La trentenne regista Valeria Gaudieri, di Villaricca, approda alla Mostra del Cinema di Venezia con il suo cortometraggio Sante. Laureata in Filosofia a Londra, con un master in Direzione della Fotografia alla Goldsmiths University e un corso di regia al CSC di Roma, Gaudieri si affaccia sul grande panorama del cinema internazionale con un’opera che fonde radici, memoria e ricerca estetica.
A ispirarla, fin da bambina, il celebre “volo dell’angelo” di Giugliano, rito popolare che torna come suggestivo sfondo della sua storia. Ma Sante non racconta di santi canonizzati né di miracoli: i protagonisti sono “martiri silenziosi”, le donne, costrette a convivere con il conflitto perenne tra ciò che viene loro imposto e la loro autentica identità.
La trama segue Bianca, dodicenne scelta per interpretare l’angelo nella festa del paese, simbolo di purezza e grazia. La sua amicizia con Ginevra incrina la superficie immacolata dell’infanzia e lascia emergere un desiderio nuovo e destabilizzante. Il cortometraggio cattura così il passaggio fragile ma radicale tra purezza imposta e consapevolezza del corpo, tra infanzia ed età adulta.

Con Sante, Gaudieri costruisce un racconto di formazione femminile che interroga le simbologie della grazia e il peso ancestrale della colpa. Un’opera intima e potente che porta la voce di una giovane autrice campana sul prestigioso palcoscenico veneziano. Il corto sarà al cinema dal 9 settembre.

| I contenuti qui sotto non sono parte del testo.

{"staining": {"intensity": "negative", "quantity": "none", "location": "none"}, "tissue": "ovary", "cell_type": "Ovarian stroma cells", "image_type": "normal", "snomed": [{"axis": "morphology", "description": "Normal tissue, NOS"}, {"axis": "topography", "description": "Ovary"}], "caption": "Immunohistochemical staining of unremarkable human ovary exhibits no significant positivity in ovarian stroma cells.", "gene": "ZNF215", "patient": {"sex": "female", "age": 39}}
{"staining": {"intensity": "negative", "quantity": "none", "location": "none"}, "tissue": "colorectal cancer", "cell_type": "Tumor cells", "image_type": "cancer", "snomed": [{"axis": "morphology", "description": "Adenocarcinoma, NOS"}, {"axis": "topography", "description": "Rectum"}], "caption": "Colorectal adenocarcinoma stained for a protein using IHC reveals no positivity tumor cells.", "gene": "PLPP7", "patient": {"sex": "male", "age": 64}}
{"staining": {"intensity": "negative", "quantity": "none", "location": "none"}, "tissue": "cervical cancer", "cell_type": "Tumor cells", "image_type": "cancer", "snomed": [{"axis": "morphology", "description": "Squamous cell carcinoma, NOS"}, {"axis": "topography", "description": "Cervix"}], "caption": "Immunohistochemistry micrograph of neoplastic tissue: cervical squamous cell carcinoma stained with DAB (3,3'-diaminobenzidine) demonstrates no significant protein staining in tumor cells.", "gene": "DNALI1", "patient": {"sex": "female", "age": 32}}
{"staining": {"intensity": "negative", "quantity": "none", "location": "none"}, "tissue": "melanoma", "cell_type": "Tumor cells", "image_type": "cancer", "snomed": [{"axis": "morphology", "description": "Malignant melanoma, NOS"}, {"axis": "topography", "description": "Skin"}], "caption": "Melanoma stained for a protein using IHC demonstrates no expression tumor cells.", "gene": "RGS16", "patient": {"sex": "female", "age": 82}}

“L’ispirazione per il film Sante, il mio corto di diploma del centro sperimentale di cinematografia di Roma – scuola nazionale di cinema, arriva dalla ricerca personale su un sentimento che mi ossessionava narrativamente parlando, ovvero il senso di colpa che caratterizza il femminile nella cultura patriarcale. Tutte noi abbiamo sempre sentito un senso di colpa latente, sotterraneo, viscerale che finiva per trasformarsi in altre cose, in altri traumi, condizionamenti – commenta Gaudieri -. Ho iniziato a domandarmi da dove arrivasse, quand’è che ci viene trasmesso e perché. Allora ho ragionato sul momento di soglia in cui da bambine diventiamo adulte, giovani donne, per riflettere sulla dicotomia dello sguardo altrui e la nostra percezione di noi stessi. La festa del volo dell’angelo, è solo una metafora in questo senso, lirica e piena di commozione, del volo nell’ignoto che noi tutte compiamo quando realizziamo che quello che ci è stato raccontato non è la nostra storia, è una bugia e che noi invece possiamo scrivere il nostro nuovo e personale Vangelo se troviamo il coraggio di affrontare il vuoto e saltare libere verso l’assoluta libertà”.